The blowback from the iPhone introduction is in full swing. If one posits that all publicity is good publicity, it’s been quite successful. One of the more interesting threads discusses the Closed Box aspect of the iPhone. Developers are upset that they can’t put their code on the iPhone. I wonder how upset they’d be if some other developer’s code caused OS X to crash on their phone just as they were expecting an important call? But of course it’s always other developers who write buggy code.

While I don’t think all computers should be closed boxes, I think there is an argument to be made for that position. If applications are primarily Web-based and Safari can sufficiently support the growing complexity of Web-based apps, then there’s a possibility of a different kind of openness. One of the worst things about computers for the average user is adding software, upgrading software, defending against unwanted software, making sure software is compatible, etc. If you can create a stable closed box based on a rock solid Unix operating system, you remove a large part of the noise in the user experience. Openness through Web apps and widgets might appear to be a step back for those who grew up during the personal computer revolution. It appears to be a victory for the client-server side. The fact is that both sides in that battle have transformed beyond recognition. Where client-server initially existed because of scarcity, and the desktop computer was the only reasonable path to abundance. Now the Network offers unexpected abundance and the personal computer is limited by disk size and a plague of maintenance duties.

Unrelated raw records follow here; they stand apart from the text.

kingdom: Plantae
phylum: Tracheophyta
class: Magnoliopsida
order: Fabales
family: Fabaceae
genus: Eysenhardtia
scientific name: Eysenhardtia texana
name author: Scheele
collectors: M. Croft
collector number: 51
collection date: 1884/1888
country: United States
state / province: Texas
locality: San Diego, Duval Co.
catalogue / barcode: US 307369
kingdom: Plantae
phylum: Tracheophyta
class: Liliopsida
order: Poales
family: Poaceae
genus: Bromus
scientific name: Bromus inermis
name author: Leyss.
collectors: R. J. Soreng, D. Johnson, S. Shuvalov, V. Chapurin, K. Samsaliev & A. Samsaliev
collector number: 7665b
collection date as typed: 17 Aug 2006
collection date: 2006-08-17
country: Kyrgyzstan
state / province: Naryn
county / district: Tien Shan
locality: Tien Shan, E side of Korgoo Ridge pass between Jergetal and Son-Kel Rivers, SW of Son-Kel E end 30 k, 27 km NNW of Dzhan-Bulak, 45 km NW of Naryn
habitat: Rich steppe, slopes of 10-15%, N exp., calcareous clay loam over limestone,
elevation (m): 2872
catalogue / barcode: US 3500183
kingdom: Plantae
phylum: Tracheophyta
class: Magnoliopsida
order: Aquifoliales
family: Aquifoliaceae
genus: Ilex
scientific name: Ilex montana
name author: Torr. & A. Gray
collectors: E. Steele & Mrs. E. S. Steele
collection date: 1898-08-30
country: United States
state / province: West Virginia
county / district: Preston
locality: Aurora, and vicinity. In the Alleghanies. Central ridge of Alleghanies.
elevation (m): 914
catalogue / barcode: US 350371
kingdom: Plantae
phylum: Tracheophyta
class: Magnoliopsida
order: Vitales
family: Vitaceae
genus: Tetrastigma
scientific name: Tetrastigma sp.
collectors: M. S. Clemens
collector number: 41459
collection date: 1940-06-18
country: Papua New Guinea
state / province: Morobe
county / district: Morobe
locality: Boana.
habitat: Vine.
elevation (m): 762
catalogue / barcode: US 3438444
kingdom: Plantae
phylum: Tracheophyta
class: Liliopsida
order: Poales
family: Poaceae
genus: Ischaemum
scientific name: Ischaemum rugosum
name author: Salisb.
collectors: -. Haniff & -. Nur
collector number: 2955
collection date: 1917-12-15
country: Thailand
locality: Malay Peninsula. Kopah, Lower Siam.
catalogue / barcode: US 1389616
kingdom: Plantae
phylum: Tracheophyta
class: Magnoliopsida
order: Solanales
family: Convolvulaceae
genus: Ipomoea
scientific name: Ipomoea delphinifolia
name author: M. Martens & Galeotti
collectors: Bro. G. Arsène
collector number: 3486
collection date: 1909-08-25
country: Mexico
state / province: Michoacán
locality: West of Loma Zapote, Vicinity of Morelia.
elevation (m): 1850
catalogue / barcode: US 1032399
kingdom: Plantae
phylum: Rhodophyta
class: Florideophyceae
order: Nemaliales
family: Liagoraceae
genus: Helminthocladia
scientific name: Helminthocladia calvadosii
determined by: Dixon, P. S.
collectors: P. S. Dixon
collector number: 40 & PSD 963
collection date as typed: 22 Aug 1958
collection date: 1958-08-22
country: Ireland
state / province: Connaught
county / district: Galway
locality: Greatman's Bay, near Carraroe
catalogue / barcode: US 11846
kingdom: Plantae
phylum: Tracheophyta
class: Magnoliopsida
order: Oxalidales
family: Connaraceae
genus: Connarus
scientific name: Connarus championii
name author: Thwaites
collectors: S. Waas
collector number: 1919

Dave Winer complains that a product introduction should not be confused with news. I agree with this. It’s up to thoughtful bloggers to see through the hype and see if there’s anything new here. I see a couple of things. I see Unix on a small form factor device and a change in the KVM user interface.  This may be the beginning of the virtualization of the physical input device. Certainly it’s been done before, but never at this scale. Will our hands learn touch scrolling, pinching and the rest of these gestures? Typing seems to have suffered the biggest loss, it’s been reduced to a poor form of “hunt and peck.” The news seems to be that a standard user interface (keyboard and mouse) is not appropriate for all applications, and that a virtual physical interface opens up the possibility customizing the point of human/computer interaction for the particular function. For instance, ask yourself why gamers use joysticks and other input devices instead of keyboards.

Despite it’s slick looks, the iPhone is a device in its infancy. The news is that the phone is dead. Long live the, poorly named, iPhone. Software makes a computer anything, any application you need it to be. The iPhone can be a phone, but a phone is a function — not the thing itself. A computer is not a typewriter, and an iPhone is not a phone.